Greg Rucka has been talking about what was behind his decision to leave DC a couple of years ago, and how he feels about the end of his tenure on Marvel's Punisher - as well as his feelings about both companies' current attitude towards creators in general. Spoiler: He's not very much in favor of the way things are.In an interview with Clint Magazine, Rucka said that he's "reached the end of my Work For Hire rope," adding that "I have spent a lot of my comics career in service of other masters, and I've had enough of that for now. I'm sick to death of the way the Big Two treat people."

Describing his relationship with DC as "seven very good years... and they took gross advantage of me," he went on to admit that "that's partially my fault, but not entirely. At this point, I see no reason why I should have to put up with that, I can sink or swim on my own." He pointed to Dan Didio's claim that Gotham Central "never made any money" and responded by saying that "That book has made nothing but money as a trade" (It has been issued twice in collected format, once in paperback and then reissued in hardcover, somewhat backing up Rucka's point). "Right now, where the market is, I have no patience for it," he said.

He also hinted at friction with Marvel, saying that "the Powers-That_be at Marvel, without talking to me, decreed that [the Punisher is] going to join a team on another book. That's their choice, they own him, but I don't have to be happy about it."

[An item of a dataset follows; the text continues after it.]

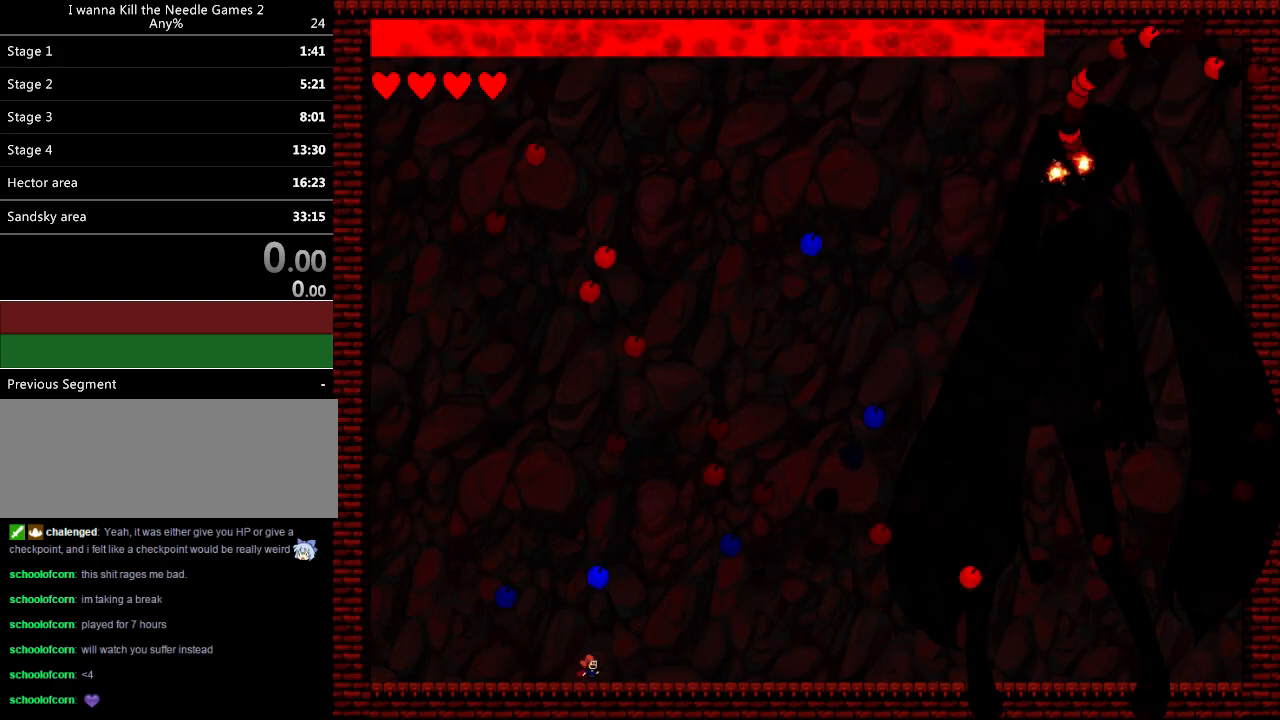
{"keys": ["left"], "events": [[500, "left", "down"]]}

"Despite what the publishers say, their interest in the talent is minimal now, the interest is only in promoting the financial worth of their properties," Rucka went on. "That was not the case as of two or three years ago, when there was an 'Exclusives War', but that's all gone by the wayside now. Ultimately, they are saying, 'We don't need you,' because they can get a million more just like you. For every person who passes on the opportunity to write Spider-Man or Superman, I guarantee there are 5000 hungry writers who would give their eye-teeth to do it. But just because they want to do it, it doesn't mean they are capable of doing it."

The impetus behind the switch in creator relations has been the rise of the superhero movie, Rucka believes. "You are seeing a grotesque Hollywoodisation of the two main companies. There was at least a period where I felt that the way they wanted to make money was by telling the best story they could; now the quality of the work matters less than that the book comes out. There is far less a desire to see good work be done," he said. "DC are playing catch up with Marvel, because of things like The Avengers breaking six hundred million domestic. That's a lot of money, I don't begrudge Warner Bros wanting to make bank it would be like blaming a shark for eating, but l do think that the pursuit of that financial windfall bears a detrimental effect on the creative and artistic side."

Alongside his ongoing webcomic Lady Sabre and the Pirates of the Ineffable Aether (with artist Rick Burchett), Rucka's current creator-owned projects include Stumptown with artist Matthew Southworth, and the upcoming Lazarus with Michael Lark, which launches next year.